Le pilote dirige l’hélicoptère vers un lac gelé recouvert de neige. Il ne peut réduire la vitesse d’enfoncement, car le régime du rotor est toujours trop bas. L’hélicoptère effectue un atterrissage dur, prend un mouvement de lacet d’environ 90º vers la droite et demeure à l’horizontale. La neige épaisse absorbe une partie de la force d’impact, mais l’hélicoptère est lourdement endommagé. Après l’atterrissage, le régime du rotor semble accélérer, et le pilote coupe immédiatement les moteurs. Le pilote, qui est seul à bord, n’est pas blessé.

Faits établis quant aux causes et aux facteurs contributifs

  1. L’installation d’un régulateur de couple non standard a nécessité un réglage inhabituel des régulateurs Nf des moteurs. Le réglage non approuvé a amplifié l’usure normale des régulateurs.

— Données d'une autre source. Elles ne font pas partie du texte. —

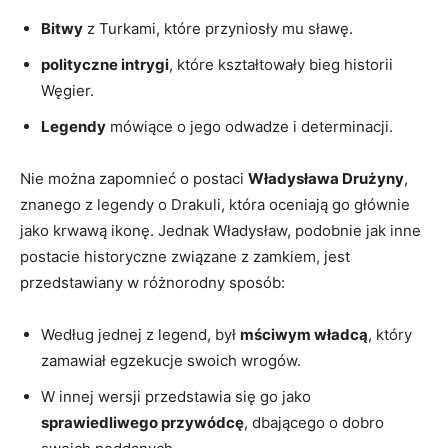
Bitwy
z Turkami, które przyniosły mu sławę.
polityczne intrygi
, które kształtowały bieg historii
Węgier.
Legendy
mówiące o jego odwadze i determinacji.
Nie można zapomnieć o postaci
Władysława Drużyny
,
znanego z legendy o Drakuli, która oceniają go głównie
jako krwawą ikonę. Jednak Władysław, podobnie jak inne
postacie historyczne związane z zamkiem, jest
przedstawiany w różnorodny sposób:
Według jednej z legend, był
mściwym władcą
, który
zamawiał egzekucje swoich wrogów.
W innej wersji przedstawia się go jako
sprawiedliwego przywódcę
, dbającego o dobro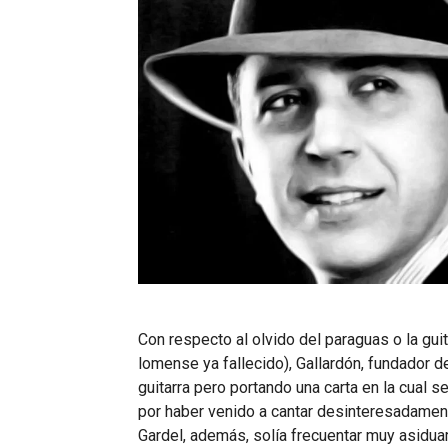
Con respecto al olvido del paraguas o la guit
lomense ya fallecido), Gallardón, fundador d
guitarra pero portando una carta en la cual
por haber venido a cantar desinteresadamen
Gardel, además, solía frecuentar muy asidu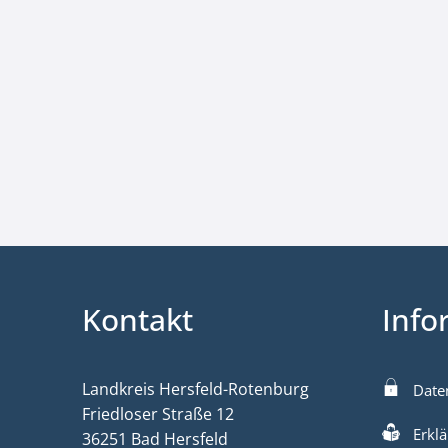
Kontakt
Info
Landkreis Hersfeld-Rotenburg
Date
Friedloser Straße 12
Erklä
36251 Bad Hersfeld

Les régulateurs ne fonctionnaient pas correctement, et les moteurs n’ont pu fournir la puissance nécessaire demandée par le pilote.
  2. Le régime et les oscillations de couple ont probablement aggravé la faiblesse attribuable à l’usure du régulateur de couple du moteur opposé et causé la défaillance.
  3. La perte de puissance des deux moteurs s’est produite à un moment critique du vol, ce qui a entraîné l’atterrissage dur.

Fait établi quant aux risques

  1. L’usure en service a provoqué la défaillance des régulateurs avant que leur durée de vie moyenne avant révision de 4 500 heures ne soit atteinte; leur nombre moyen d’heures en service avant réparation est d’environ 1 600 heures.


Rapport final A05P0262 du BST — Basculement d’un hélicoptère sur un plan d’eau miroitant

Le 26 octobre 2005, après être parti de Chilliwack (C.-B.) avec à son bord un pilote et deux employés d’Environnement Canada, un hélicoptère Bell 206B équipé d’un train d’atterrissage à flotteurs fixes effectue une opération de prélèvement d’échantillons d’eau de lac pour le compte d’Environnement Canada. La mission consiste à se poser sur des lacs au nord des basses-terres continentales de Vancouver (C.-B.) afin d’y prélever des échantillons d’eau. Après s’être posé sur huit lacs différents où le vent était léger et variable, le pilote tente un amerrissage sur le lac Devils, où le vent est calme. Le plan d’eau est passablement miroitant et abrité du soleil par les montagnes. Le pilote fait une approche sous un angle peu prononcé depuis le sud jusqu’au milieu du lac, en prenant comme références le rivage situé à une distance de 200 à 400 m et les vaguelettes à la surface de l’eau. L’hélicoptère entre en contact avec la surface du lac plus tôt que ne le prévoit le pilote et se renverse sur le dos. Ses flotteurs lui permettent de ne pas couler, mais la cabine est submergée. Le passager assis en place arrière et le pilote réussissent à sortir de l’épave, mais la passagère assise en place avant gauche est inconsciente. Le passager qui est sorti de l’épave dégage la passagère assise en place avant, mais celle-ci succombe à ses blessures environ six jours après l’accident. L’hélicoptère est lourdement endommagé. L’accident s’est produit vers 13 h, heure avancée du Pacifique.

Rapport final A05P0262 du BST — Basculement d’un hélicoptère sur un plan d’eau miroitant

Faits établis quant aux causes et aux facteurs contributifs

  1. La présence d’un plan d’eau miroitant a nui à la capacité du pilote de juger la hauteur de l’hélicoptère au-dessus du lac. Au cours de l’amerrissage, les flotteurs de l’hélicoptère sont entrés en contact avec l’eau plus tôt que ne l’avait prévu le pilote, ils se sont enfoncés dans l’eau et l’hélicoptère a capoté.
  2. L’une des pales du rotor principal de l’hélicoptère s’est brisée au moment de son contact avec l’eau et a pénétré dans la partie avant de l’hélicoptère. Des débris de l’épave ont frappé le pilote et la passagère avant à la tête.

Autres faits établis

  1. Le pilote portait un casque, ce qui l’a protégé de graves blessures à la tête.
  2. Une formation en techniques d’évacuation sous l’eau suivie récemment a contribué au fait qu’un passager a pu sortir en toute sécurité de l’hélicoptère et dégager la passagère qui était demeurée dans l’épave submergée.
  3. La présence d’un téléphone satellite a contribué à une intervention rapide sur les lieux de l’accident.